Below are the records; copy each line in which "worn" can be found.

» INPUT:
......
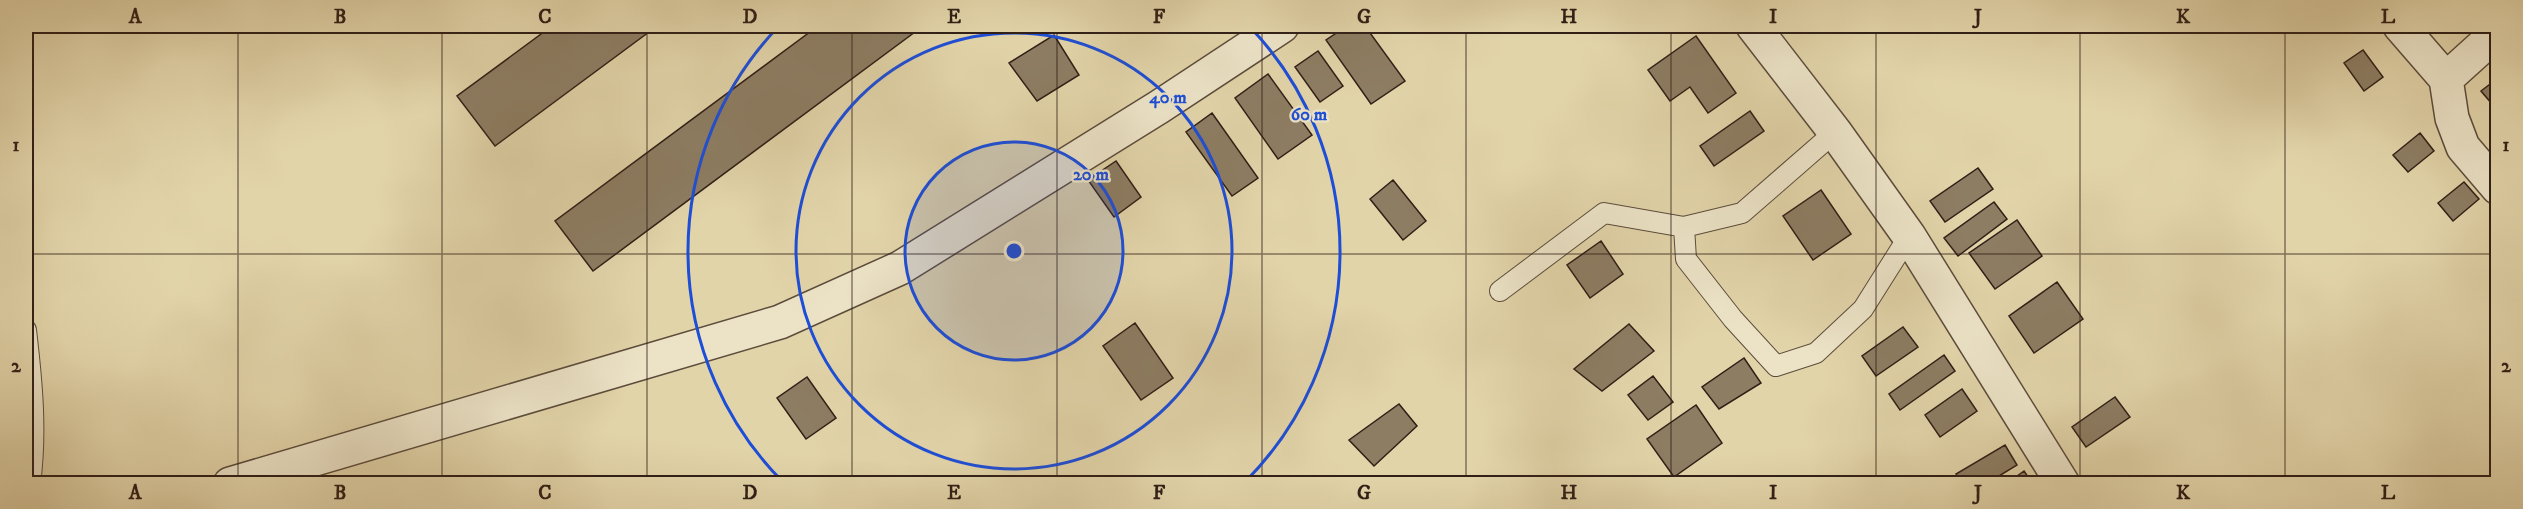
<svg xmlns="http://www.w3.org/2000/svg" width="2523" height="509" viewBox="0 0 2523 509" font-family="'IM FELL DW Pica',serif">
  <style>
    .building { fill: #8d7d63; stroke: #301f17; stroke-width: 1.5 }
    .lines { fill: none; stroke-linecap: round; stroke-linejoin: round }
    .lane-casing { stroke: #5c4c3c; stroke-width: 22 }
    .street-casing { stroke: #5c4c3c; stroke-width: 36 }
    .lane { stroke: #ece3c7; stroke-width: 20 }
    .street { stroke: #ece3c7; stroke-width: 33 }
    .grid { fill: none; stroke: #301f17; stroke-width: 1.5; stroke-opacity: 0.55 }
    .ring { fill: none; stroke: #1d4ed8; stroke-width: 3 }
    .centre { fill: #1d4ed8; stroke: #ece3c7; stroke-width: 3 }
    .ring-label { font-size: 18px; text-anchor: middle; font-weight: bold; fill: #1d4ed8; stroke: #ece3c7; stroke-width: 4.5; stroke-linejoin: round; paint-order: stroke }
    .neatline { fill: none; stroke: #301f17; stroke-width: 2 }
    .grid-label { font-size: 20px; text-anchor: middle; font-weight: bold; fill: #301f17 }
  </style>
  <rect width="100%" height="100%" fill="#e2d4a9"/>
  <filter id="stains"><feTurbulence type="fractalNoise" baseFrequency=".00333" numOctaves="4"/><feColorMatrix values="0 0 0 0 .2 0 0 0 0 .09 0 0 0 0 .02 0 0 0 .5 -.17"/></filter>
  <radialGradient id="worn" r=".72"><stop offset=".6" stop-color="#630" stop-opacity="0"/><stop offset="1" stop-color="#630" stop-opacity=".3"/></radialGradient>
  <!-- building -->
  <path class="building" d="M552,26H657L495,146L457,96Z
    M818,26H923L593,271L555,221Z
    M1347,26H1365L1405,81L1371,104L1326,40Z
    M1054,35L1079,75L1037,101L1009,63Z
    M1696,36L1736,93L1708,113L1690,87L1670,101L1648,70Z
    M2363,50L2383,77L2364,91L2344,63Z
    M1318,51L1343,86L1320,102L1295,67Z
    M1268,74L1312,135L1278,159L1235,98Z
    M2498,78V111L2481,91Z
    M1750,111L1764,131L1714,166L1700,146Z
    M1212,113L1258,178L1232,196L1186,132Z
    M2420,133L2434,151L2408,172L2393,155Z
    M1116,161L1141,197L1114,217L1088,180Z
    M1978,168L1993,189L1945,222L1930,201Z
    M1393,180L1426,221L1403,240L1370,199Z
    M2464,182L2479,199L2453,221L2438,203Z
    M1821,190L1851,234L1813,260L1783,216Z
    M1994,202L2007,219L1958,256L1944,238Z
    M2017,220L2042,256L1995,289L1969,253Z
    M1601,241L1623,274L1590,298L1567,265Z
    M2057,282L2083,319L2034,353L2009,316Z
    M1135,323L1173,378L1141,400L1103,346Z
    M1629,324L1654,351L1602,391L1574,369Z
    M1903,327L1918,347L1876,376L1862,356Z
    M1944,355L1955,371L1900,410L1889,394Z
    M1744,358L1761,383L1719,409L1702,387Z
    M1653,376L1673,402L1648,420L1628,395Z
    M807,377L836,418L806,439L777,398Z
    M1962,389L1977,411L1940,437L1925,415Z
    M2115,397L2130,417L2086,447L2072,427Z
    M1399,404L1417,426L1374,466L1349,440Z
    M1696,405L1722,443L1674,477L1647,439Z
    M2005,445L2017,465L1986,484H1962L1956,474Z
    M2024,471L2033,484H2006Z"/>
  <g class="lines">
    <defs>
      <path id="lane" d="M1684,227L1686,259L1733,319L1776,366L1816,353L1863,309L1909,236
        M1500,291L1604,213L1684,227L1742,213L1835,132
        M26,330C32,381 37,432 30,484"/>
      <path id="street" d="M1753,26L1835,132L1909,236L2063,484
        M2400,26L2446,79L2452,118L2463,147L2498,188
        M2446,79L2498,32
        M230,484L780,322L900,268L1159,107L1282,26"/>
    </defs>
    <!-- lane casing -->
    <use href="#lane" class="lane-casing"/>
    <!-- street casing -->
    <use href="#street" class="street-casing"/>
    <!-- lane -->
    <use href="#lane" class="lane"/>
    <!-- street -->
    <use href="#street" class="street"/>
  </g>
  <!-- grid -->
  <path class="grid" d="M238,26V484M442,26V484M647,26V484M852,26V484M1057,26V484M1262,26V484M1466,26V484M1671,26V484M1876,26V484M2080,26V484M2285,26V484M26,254H2498"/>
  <!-- distance rings -->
  <circle cx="1014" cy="251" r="109" fill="#1d4ed8" fill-opacity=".12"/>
  <g class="ring">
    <circle cx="1014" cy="251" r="109"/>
    <circle cx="1014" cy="251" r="218"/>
    <path d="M783 482A326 326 0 0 1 778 27M1250 27A326 326 0 0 1 1245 482"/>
  </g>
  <circle cx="1014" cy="251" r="9" class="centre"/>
  <g class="ring-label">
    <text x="1168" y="103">40 m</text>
    <text x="1309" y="120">60 m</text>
    <text x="1091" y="180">20 m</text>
  </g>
  <!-- margin -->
  <rect width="2523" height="509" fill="none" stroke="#e2d4a9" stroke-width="66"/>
  <rect x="33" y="33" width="2457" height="443" class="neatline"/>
  <g class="grid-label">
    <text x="135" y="23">A</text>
    <text x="340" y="23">B</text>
    <text x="545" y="23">C</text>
    <text x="750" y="23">D</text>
    <text x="954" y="23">E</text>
    <text x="1159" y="23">F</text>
    <text x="1364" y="23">G</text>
    <text x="1569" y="23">H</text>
    <text x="1773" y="23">I</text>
    <text x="1978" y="23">J</text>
    <text x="2183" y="23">K</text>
    <text x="2388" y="23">L</text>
    <text x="16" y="151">1</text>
    <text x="2506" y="151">1</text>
    <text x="16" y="372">2</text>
    <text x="2506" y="372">2</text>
    <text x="135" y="499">A</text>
    <text x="340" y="499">B</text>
    <text x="545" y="499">C</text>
    <text x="750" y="499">D</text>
    <text x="954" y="499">E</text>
    <text x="1159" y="499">F</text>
    <text x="1364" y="499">G</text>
    <text x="1569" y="499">H</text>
    <text x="1773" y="499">I</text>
    <text x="1978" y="499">J</text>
    <text x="2183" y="499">K</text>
    <text x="2388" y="499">L</text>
  </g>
  <rect width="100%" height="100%" filter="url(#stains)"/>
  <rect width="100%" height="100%" fill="url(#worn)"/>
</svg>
......
» EXPECTED OUTPUT:
  <radialGradient id="worn" r=".72"><stop offset=".6" stop-color="#630" stop-opacity="0"/><stop offset="1" stop-color="#630" stop-opacity=".3"/></radialGradient>
  <rect width="100%" height="100%" fill="url(#worn)"/>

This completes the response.